ABOUT THIS TASK » Check each line of the listing below for the string "roll", then copy every line that has it.

INPUT »
Content starts
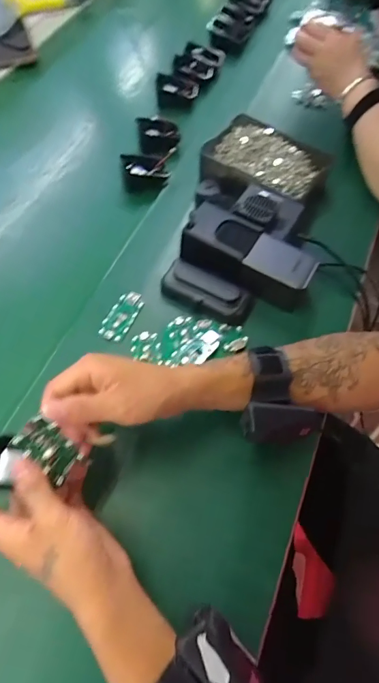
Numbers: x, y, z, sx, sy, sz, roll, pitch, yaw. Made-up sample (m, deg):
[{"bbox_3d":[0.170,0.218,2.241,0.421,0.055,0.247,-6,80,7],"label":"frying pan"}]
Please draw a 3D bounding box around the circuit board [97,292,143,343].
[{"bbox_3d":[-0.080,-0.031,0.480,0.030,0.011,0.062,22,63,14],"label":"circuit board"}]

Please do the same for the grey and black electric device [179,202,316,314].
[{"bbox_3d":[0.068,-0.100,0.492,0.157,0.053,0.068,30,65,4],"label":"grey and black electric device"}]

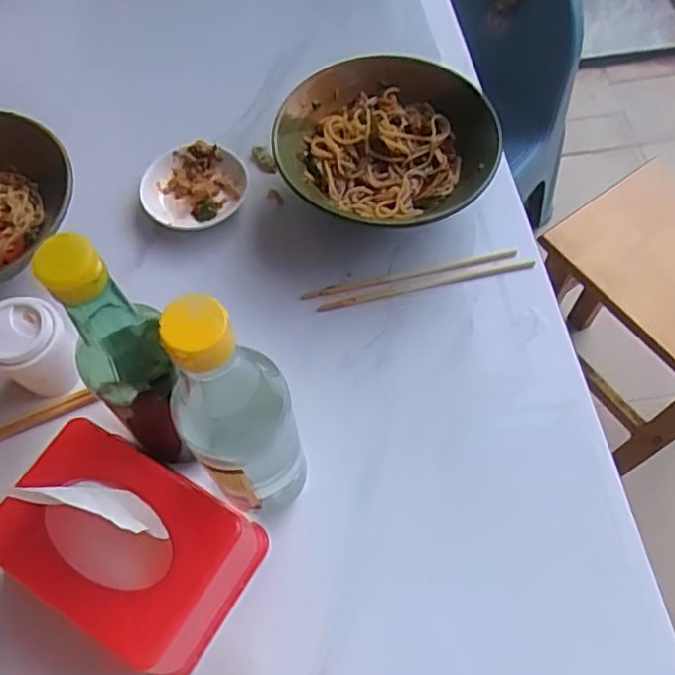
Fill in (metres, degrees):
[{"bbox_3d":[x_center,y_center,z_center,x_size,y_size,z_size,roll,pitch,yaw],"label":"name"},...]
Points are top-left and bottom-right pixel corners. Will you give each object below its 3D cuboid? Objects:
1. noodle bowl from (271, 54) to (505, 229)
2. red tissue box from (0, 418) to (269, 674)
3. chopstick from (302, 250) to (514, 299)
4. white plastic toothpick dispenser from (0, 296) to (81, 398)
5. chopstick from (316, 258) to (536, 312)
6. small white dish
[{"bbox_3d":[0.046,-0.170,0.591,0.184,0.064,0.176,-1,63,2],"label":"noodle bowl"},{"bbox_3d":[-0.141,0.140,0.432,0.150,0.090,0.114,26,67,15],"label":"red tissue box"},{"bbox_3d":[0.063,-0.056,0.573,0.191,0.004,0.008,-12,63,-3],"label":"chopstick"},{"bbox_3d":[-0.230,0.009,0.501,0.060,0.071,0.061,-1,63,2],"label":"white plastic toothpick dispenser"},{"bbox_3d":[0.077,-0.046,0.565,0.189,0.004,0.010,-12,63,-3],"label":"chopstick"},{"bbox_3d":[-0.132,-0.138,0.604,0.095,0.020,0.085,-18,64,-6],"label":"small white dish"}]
Content ends
Content starts
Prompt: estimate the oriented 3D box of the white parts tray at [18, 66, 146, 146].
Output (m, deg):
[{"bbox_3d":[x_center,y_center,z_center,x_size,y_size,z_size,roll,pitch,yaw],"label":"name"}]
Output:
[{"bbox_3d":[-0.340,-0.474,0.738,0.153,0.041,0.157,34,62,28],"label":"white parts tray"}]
Content ends
ANSWER FOR THE TASK »
Numbers: x, y, z, sx, sy, sz, roll, pitch, yaw. Made-up sample (m, deg):
[{"bbox_3d":[x_center,y_center,z_center,x_size,y_size,z_size,roll,pitch,yaw],"label":"name"},...]
[{"bbox_3d":[x_center,y_center,z_center,x_size,y_size,z_size,roll,pitch,yaw],"label":"name"}]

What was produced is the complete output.